>>>>>

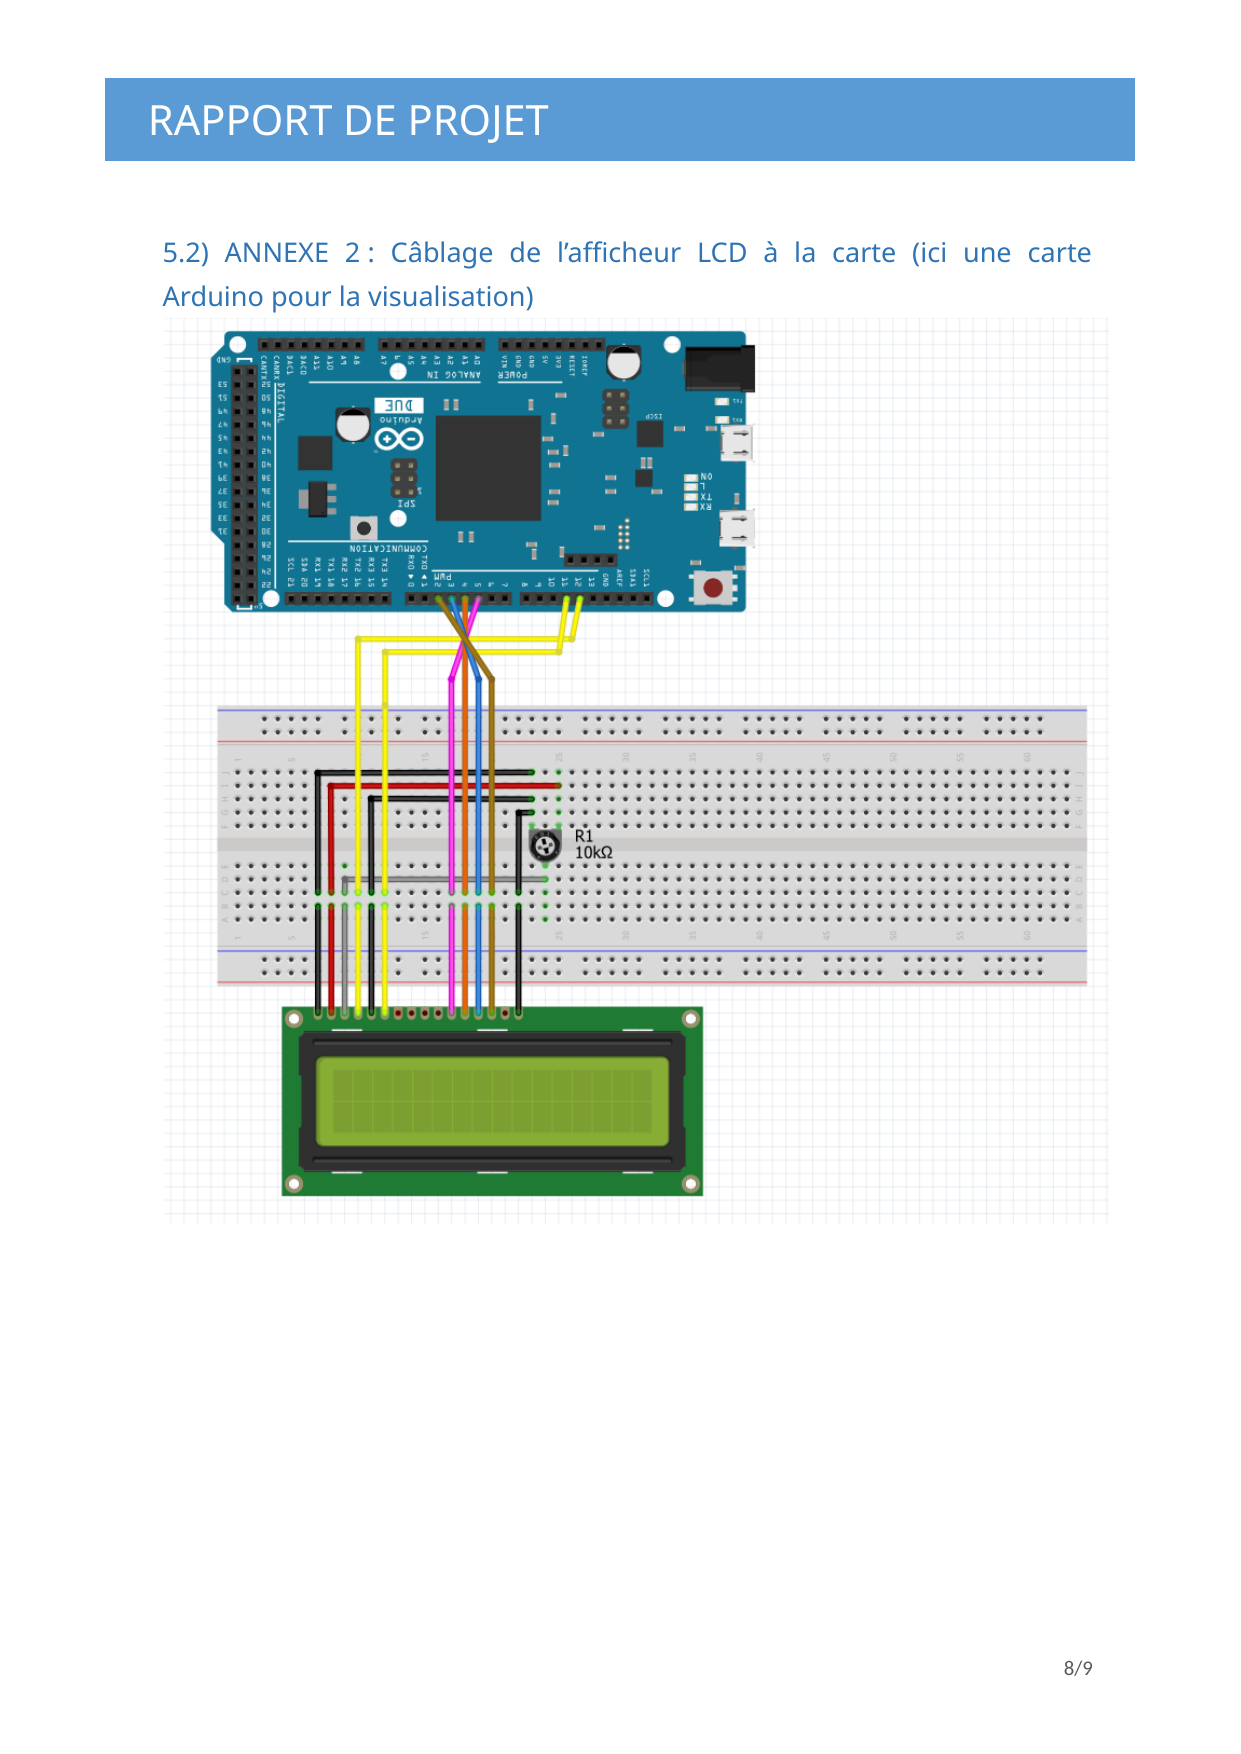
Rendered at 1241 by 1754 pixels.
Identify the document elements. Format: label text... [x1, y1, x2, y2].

<<<<<
>>>>>

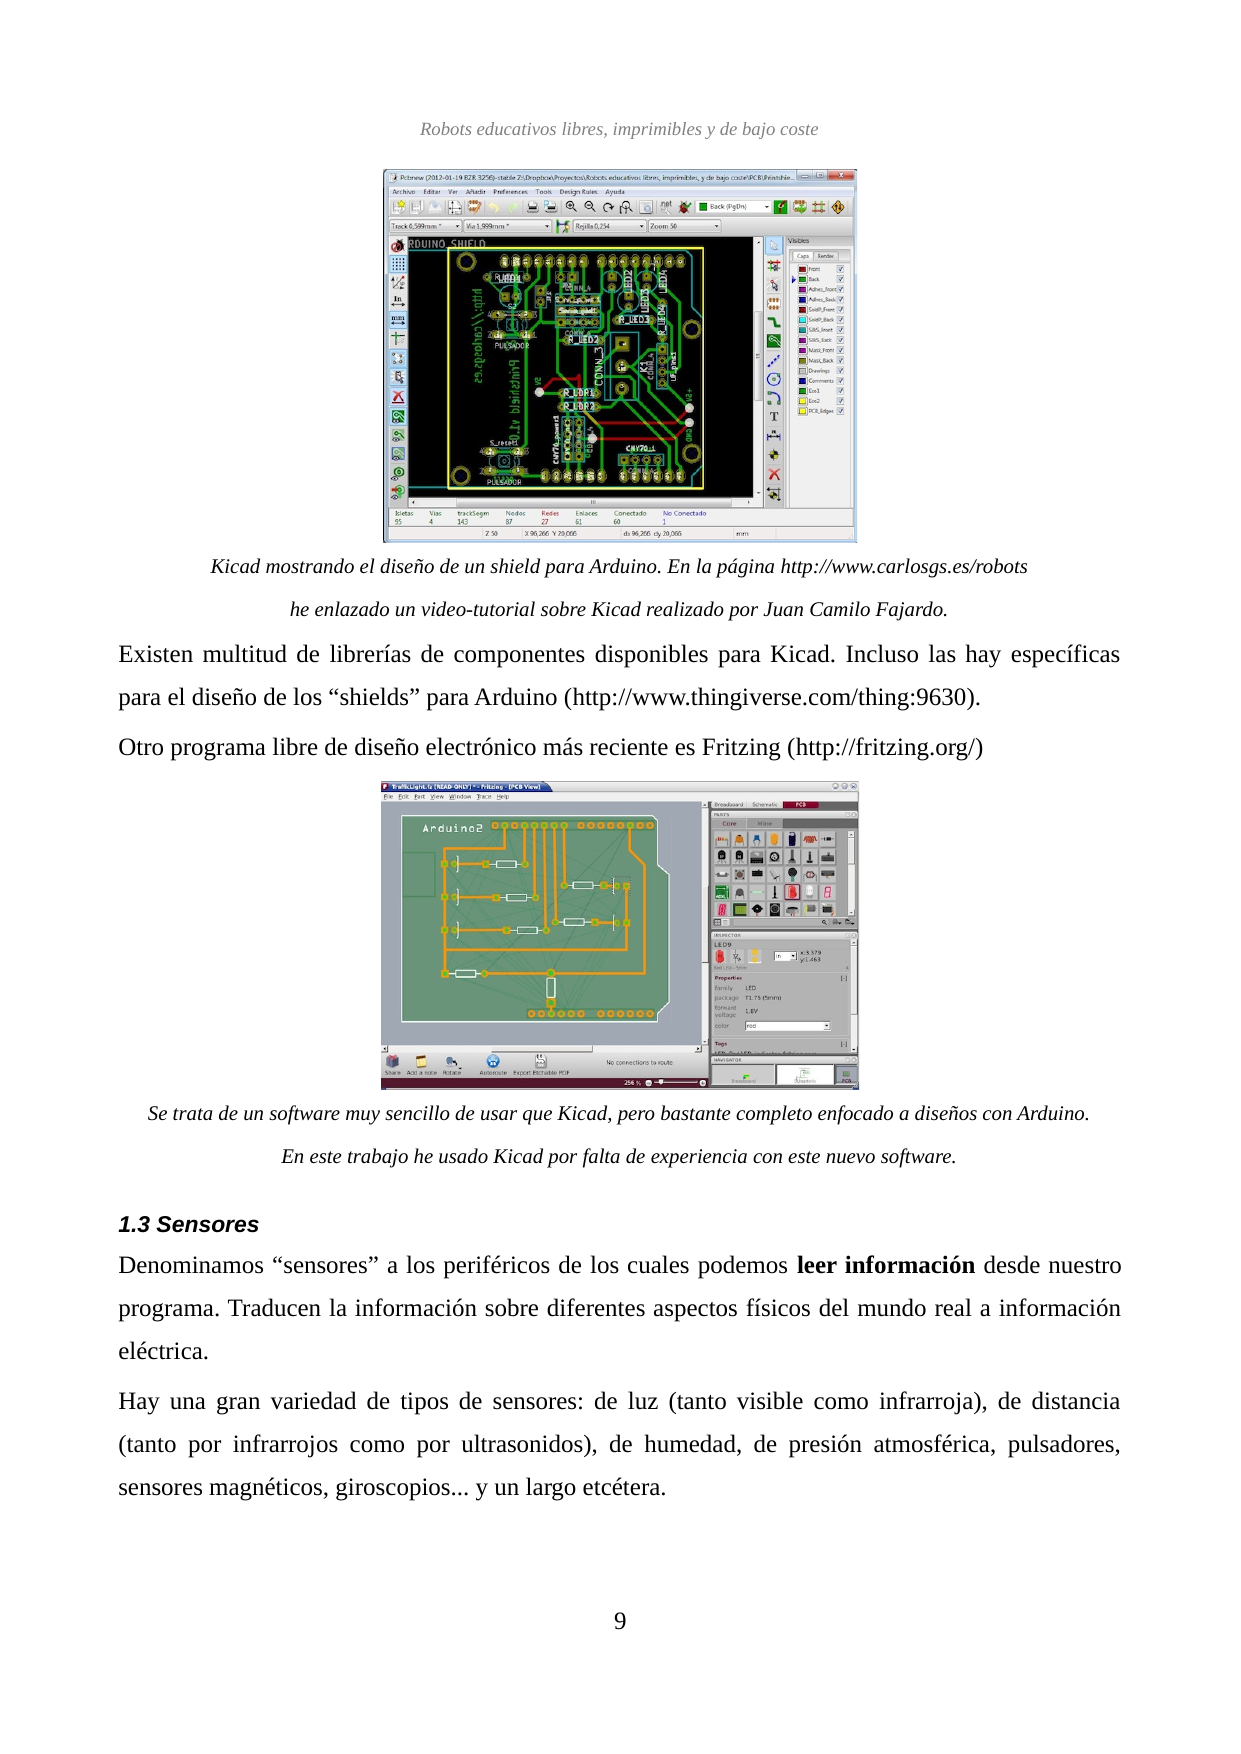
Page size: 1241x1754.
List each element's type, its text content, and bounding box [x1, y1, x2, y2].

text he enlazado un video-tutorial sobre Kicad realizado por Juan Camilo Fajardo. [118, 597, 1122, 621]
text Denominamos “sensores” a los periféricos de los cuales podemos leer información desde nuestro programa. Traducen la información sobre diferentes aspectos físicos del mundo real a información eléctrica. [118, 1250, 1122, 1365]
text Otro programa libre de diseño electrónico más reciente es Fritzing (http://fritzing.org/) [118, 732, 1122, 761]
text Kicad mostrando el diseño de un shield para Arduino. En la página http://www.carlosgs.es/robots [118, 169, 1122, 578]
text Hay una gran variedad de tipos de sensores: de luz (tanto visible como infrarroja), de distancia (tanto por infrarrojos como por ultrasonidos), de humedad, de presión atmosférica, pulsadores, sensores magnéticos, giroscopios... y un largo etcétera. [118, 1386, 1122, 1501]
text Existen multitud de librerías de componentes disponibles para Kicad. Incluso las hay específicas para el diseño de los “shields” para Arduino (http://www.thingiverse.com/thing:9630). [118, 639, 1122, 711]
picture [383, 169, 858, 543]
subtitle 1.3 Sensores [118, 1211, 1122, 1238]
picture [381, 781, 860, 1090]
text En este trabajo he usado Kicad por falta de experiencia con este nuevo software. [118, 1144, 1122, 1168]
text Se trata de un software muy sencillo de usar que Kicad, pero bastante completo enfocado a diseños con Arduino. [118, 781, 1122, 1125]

<<<<<
>>>>>

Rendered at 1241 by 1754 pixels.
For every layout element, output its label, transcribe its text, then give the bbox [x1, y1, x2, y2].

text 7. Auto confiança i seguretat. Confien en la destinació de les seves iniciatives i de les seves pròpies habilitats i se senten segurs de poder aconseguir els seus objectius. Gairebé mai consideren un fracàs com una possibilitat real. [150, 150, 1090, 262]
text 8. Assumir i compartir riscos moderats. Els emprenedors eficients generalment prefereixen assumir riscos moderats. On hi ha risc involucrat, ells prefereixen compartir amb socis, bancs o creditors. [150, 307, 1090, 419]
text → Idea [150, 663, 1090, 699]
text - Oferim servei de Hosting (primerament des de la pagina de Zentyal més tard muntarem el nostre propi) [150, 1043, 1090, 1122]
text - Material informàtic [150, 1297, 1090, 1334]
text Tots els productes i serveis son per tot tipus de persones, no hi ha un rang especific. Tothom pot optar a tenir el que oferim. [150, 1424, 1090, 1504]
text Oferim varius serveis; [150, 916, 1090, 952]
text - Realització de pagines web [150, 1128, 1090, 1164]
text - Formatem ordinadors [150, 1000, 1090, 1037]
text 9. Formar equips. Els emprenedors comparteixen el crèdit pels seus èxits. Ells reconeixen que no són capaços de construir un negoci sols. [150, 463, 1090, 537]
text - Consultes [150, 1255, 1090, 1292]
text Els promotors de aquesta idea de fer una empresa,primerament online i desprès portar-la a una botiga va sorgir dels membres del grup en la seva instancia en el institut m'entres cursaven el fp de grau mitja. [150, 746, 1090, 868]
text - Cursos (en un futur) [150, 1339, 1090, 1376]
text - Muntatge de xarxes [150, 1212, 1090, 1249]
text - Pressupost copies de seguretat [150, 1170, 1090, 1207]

<<<<<

Prompt » Which lines in the records above contain the string "para"? Copy each of those lines in full.

Task result »
text Kicad mostrando el diseño de un shield para Arduino. En la página http://www.carlosgs.es/robots [118, 169, 1122, 578]
text Existen multitud de librerías de componentes disponibles para Kicad. Incluso las hay específicas para el diseño de los “shields” para Arduino (http://www.thingiverse.com/thing:9630). [118, 639, 1122, 711]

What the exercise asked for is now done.